### Task objective
Only the lines containing "Representative" should appear in the answer, copied from the listing below.

+---+

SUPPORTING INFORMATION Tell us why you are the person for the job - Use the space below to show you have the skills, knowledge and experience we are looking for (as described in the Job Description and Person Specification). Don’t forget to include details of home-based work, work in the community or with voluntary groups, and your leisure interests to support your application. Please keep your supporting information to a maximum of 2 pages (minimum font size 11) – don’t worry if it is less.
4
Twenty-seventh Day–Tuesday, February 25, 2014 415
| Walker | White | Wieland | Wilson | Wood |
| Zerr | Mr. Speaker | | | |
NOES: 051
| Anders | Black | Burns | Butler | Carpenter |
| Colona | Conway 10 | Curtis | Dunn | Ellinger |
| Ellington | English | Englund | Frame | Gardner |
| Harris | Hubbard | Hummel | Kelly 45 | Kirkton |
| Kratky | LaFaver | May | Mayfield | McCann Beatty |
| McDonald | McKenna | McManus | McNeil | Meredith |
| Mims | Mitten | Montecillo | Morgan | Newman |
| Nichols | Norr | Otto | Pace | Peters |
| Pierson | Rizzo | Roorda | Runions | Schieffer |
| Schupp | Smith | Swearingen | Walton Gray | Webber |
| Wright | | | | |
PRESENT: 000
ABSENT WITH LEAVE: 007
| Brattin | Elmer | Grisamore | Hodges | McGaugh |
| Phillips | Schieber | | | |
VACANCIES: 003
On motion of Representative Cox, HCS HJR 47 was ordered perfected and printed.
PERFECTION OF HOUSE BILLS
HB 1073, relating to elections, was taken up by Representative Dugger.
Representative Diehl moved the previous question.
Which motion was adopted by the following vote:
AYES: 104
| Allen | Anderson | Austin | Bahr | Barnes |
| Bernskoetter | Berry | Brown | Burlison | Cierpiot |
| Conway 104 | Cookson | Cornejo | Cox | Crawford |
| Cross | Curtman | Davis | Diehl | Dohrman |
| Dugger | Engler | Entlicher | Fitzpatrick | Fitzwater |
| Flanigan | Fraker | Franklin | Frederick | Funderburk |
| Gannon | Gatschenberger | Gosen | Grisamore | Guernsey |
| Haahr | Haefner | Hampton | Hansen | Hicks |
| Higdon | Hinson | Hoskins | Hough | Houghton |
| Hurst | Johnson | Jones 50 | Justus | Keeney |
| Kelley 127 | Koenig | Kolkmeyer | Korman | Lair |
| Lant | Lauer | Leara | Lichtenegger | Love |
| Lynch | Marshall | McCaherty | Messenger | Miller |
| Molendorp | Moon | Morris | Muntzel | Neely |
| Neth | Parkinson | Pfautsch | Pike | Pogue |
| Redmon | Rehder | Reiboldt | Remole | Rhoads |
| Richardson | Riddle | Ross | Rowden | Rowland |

+---+

### Reply
On motion of Representative Cox, HCS HJR 47 was ordered perfected and printed.
HB 1073, relating to elections, was taken up by Representative Dugger.
Representative Diehl moved the previous question.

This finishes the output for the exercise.